Le Conseil d’État va à l’encontre de l’administration fiscale dans l’affaire Soreal-Ilou, filiale du groupe Alone & Co soupçonnée d’avoir procédé à un acte anormal de gestion en cédant 100 270 actions Soreal-Ilou au dirigeant salarié à un prix inférieur à sa valeur vénale.

La frontière entre acte de gestion anormal ou non est fine et difficile à gérer pour les chefs d’entreprise qui se voient assaillis par l’administration fiscale de contrôles de plus en plus fréquents. Après avoir joué la carte de la pédagogie, l’administration fiscale intervient et les jugements tombent. Ce fut le cas pour la holding Alone & Co, dirigée par le Breton Gilles Bocabeille et maison mère de la filiale Soreal-Ilou. En pratique, le groupe a consenti à un dirigeant salarié de sa filiale une promesse de vente d’actions à un prix faible. Or, d’après le fisc, cela s’apparente à un intéressement salarial. Cependant, ce n’est pas la filiale qui a payé mais bien la société holding. La cession faite dans ce cas à un prix plus faible que sa valeur vénale de 3,838 euros constitue-t-elle un acte anormal de gestion ? C’est ce que semble penser l’administration fiscale qui, estimant la vente à un prix "anormalement bas", somme la société Alone & Co de réintégrer à ses bénéfices imposables les gains perdus si la vente avait été faite au prix de la valeur vénale. Or, le Conseil d’État n’est pas du même avis.

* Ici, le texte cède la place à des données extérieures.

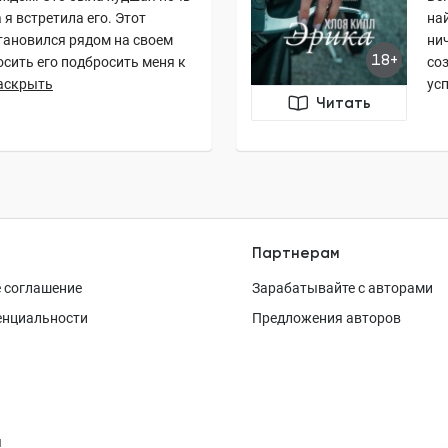
 я встретила его. Этот
най
тановился рядом на своем
нич
18+
осить его подбросить меня к
со
аскрыть
усп
Читать
Партнерам
 соглашение
Зарабатывайте с авторами
енциальности
Предложения авторов
я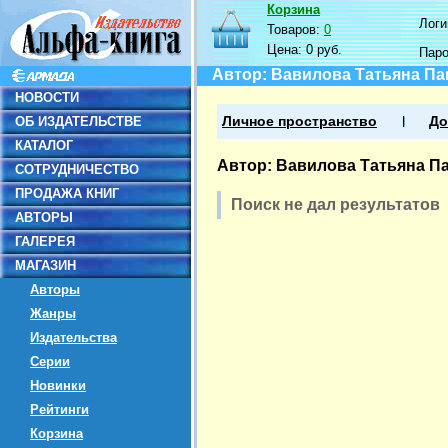
Корзина
Логин
Товаров:
0
Цена:
0 руб.
Пар
Автор: Вавилова Татьяна П
НОВОСТИ
ОБ ИЗДАТЕЛЬСТВЕ
Личное пространство
До
КАТАЛОГ
Автор: Вавилова Татьяна П
СОТРУДНИЧЕСТВО
ПРОДАЖА КНИГ
Поиск не дал результатов
АВТОРЫ
ГАЛЕРЕЯ
МАГАЗИН
Авторы
Жанры
Издательства
Серии
Новинки
Рейтинги
Корзина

Management package déguisé ?

Le cas Alone & Co est particulier, car cette cession d’actions ressemble à un management package déguisé. "L’administration fiscale a considéré qu’il y avait une libéralité constitutive d’un acte anormal de gestion parce que la promesse de vente des actions à prix minoré bénéficiait non pas à un salarié de la société mais au salarié d’une de ses filiales", explique Amélie Lièvre-Gravereaux, associée chez Acacia Legal. Mais qui dit libéralité dit donation. Et cela voudrait alors dire que la société holding a fait une donation à une tierce personne. Dans ce cas, c’est alors au bénéficiaire que revient la taxation de 60 % et non à l’entreprise. "Pour le Conseil d’État, la seule circonstance que le bénéficiaire de la promesse ne soit pas salarié de la société n’est pas déterminant dès lors qu’elle en tire un intérêt." La décision rendue le 11 mars libère Alone & Co de son redressement fiscal. Le Conseil d’État a déclaré que la société avait un réel intérêt au niveau de l’entreprise de le faire, à savoir la valorisation de ses titres.